The client’s challenge
- A company wants to start using additively manufactured components in a bottling plant for the first time. The focus is on components made of metal, as well as plastic for the fittings. In case of damage, and also when introducing new bottle formats, the latter is likely to suffer a shortage when quick availability is required. The goal therefore lies in reducing the costs of replacement parts as well as minimising downtime in maintenance and product launches.
- By improving machine technology and developing materials or optimising material properties, the boundary of cost-effective usage of additive manufacturing shifts from prototyping towards an industrial use in the final product, both for the small-scale production of complex functional components and for replacement parts.
- The company is therefore no longer faced with the questions of which components to manufacture additively and how to identify these. Criteria include options for integrating features and an estimate of 3D printing costs vs. current component costs along the entire value chain (development, manufacturing, and supply chain).

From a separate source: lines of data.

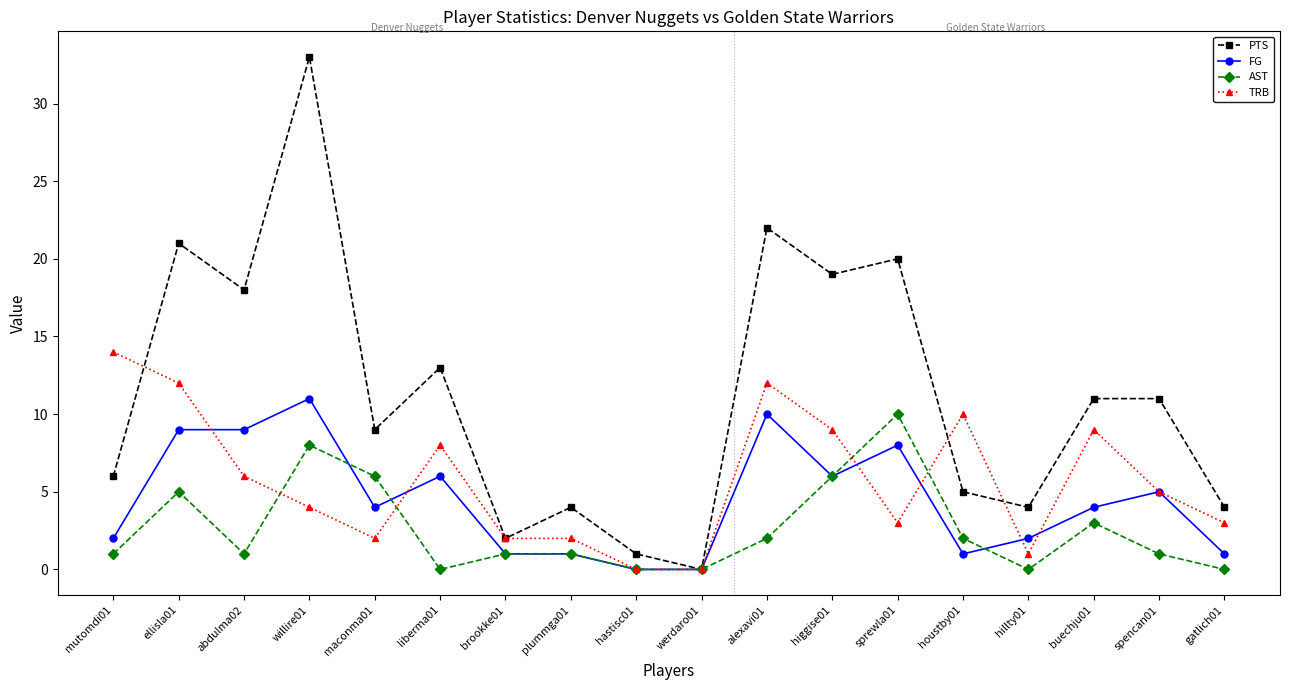

Between brookke01 and houstby01, which series saw the biggest shift?

TRB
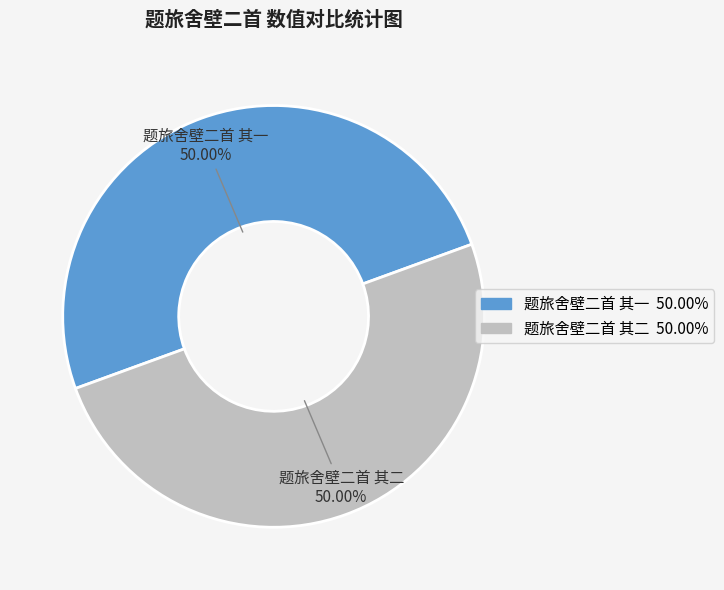

Approximately how many times larger is the value at 题旅舍壁二首 其一 compared to 题旅舍壁二首 其二?

1.0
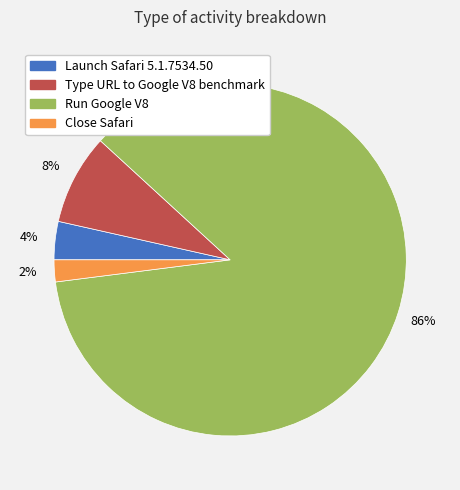

Is it true that Type URL to Google V8 benchmark is 8% of the pie?

True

- To be able to efficiently identify components with the employees, the team received a day of training on the topic of additive manufacturing beforehand. Aside from learning about the basics, technologies, and special aspects of production-ready design for 3D printing, they were also shown specific examples and price indications.
- In a subsequent workshop on component identification, after preliminary sorting with the enter2net design engineer and the client’s employees, the components were analysed and evaluated in a CAD system to determine manufacturability. The controlling department was also included in this.
- Based on these analyses, the requirements in terms of material quality, component size, and volume were able to be derived and factored into a make-or-buy decision.
- Of the numerous components identified during the workshop, three were prioritised for additive manufacturing and redesigned to be production-ready. The components were improved in weight, stability, and additive feasibility by means of topology optimisation.
- On the basis of valid price calculations based on benchmarking studies, a renowned service provider created the components. Aside from improving function, a cost reduction of 8-17% was achieved along the entire value chain while simultaneously attaining faster availability (only 3-5 working days instead 2 months like before).
- In addition to the accompanying simplification in creating and adapting these components, the client obtained their own expertise in additive design and production. Afterwards, they purchased an affordable 3D printer to independently produce simple fitting parts and mounting aids.